Yusuf highlighted four primary risks that investors should closely monitor to navigate the bond market successfully. First, there’s the persistent increase in government fiscal pressure, which could impact confidence. Second, the market continues to face a substantial supply of new State Debt Securities (SUN) issuances, potentially saturating demand and putting downward pressure on prices. Third, there’s a risk of price distortion if government intervention becomes excessively aggressive, obscuring true market signals. Fourth, a notable shift in foreign investor behavior, where funds are being reallocated from long-term SBNs to shorter-term instruments such as Bank Indonesia Rupiah Securities (SRBI).
“This indicates that while foreign funds haven’t entirely exited the market, their long-term confidence has diminished,” Yusuf elaborated, pointing to a strategic shift towards liquidity rather than a complete withdrawal of investment from Indonesia.

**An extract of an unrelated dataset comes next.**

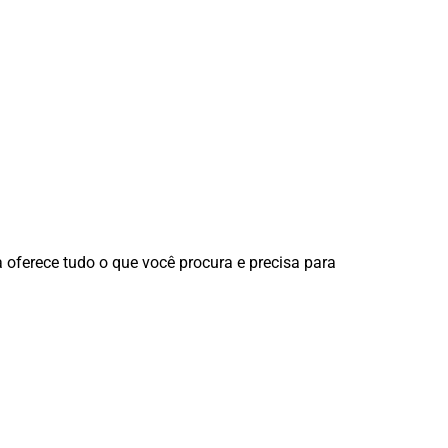
 oferece tudo o que você procura e precisa para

Amidst the currently elevated yields, Yusuf suggests that these conditions paradoxically present an attractive opportunity for long-term investors looking to enter the SBN market. He argues that current SBN yields still offer an appealing real yield, especially when considered against the backdrop of relatively low domestic inflation, making them a compelling investment proposition for those with a long-term horizon.
Nevertheless, the nature of bond investing today differs significantly from several years ago. The potential for substantial capital gains is now perceived as more limited. Consequently, a more pragmatic investment strategy would focus on consistently enjoying coupon returns rather than relying heavily on price appreciation, which has become less predictable.
“Therefore, a more suitable approach now is to enter gradually when yields rise, rather than going all-in at once,” he advised, advocating for a cautious, staggered entry. Yusuf also recommended that investors diversify their tenors to better manage the inherent risks associated with bond price volatility across different maturities.
For retail investors, instruments such as Indonesian Retail Bonds (ORI) and Retail Sukuk (SR) are expected to remain highly attractive. These government-backed offerings provide competitive coupon rates and are generally less sensitive to the daily price fluctuations often seen in the secondary bond market, making them a stable and accessible choice for individual investors seeking consistent returns.
Summary
The Indonesian government has reactivated the Bond Stabilization Fund (BSF) to manage volatility and curb rising yields in the State Securities (SBN) market. While 10-year SBN yields have slightly decreased to approximately 6.7%, CORE Indonesia economist Yusuf Rendy Manilet warns that the market remains vulnerable. He highlights four primary risks: mounting fiscal pressures, the high volume of new debt issuances, potential price distortions from government intervention, and a strategic shift by foreign investors toward shorter-term instruments like SRBI.
Looking ahead, experts project continued volatility with yields likely fluctuating between 6.5% and 6.9% for the remainder of 2026. Investors are advised to adopt a pragmatic, staggered entry strategy, focusing on consistent coupon returns rather than capital gains. Retail investors are encouraged to consider stable options such as Indonesian Retail Bonds (ORI) and Retail Sukuk (SR), which offer competitive rates with lower sensitivity to secondary market fluctuations.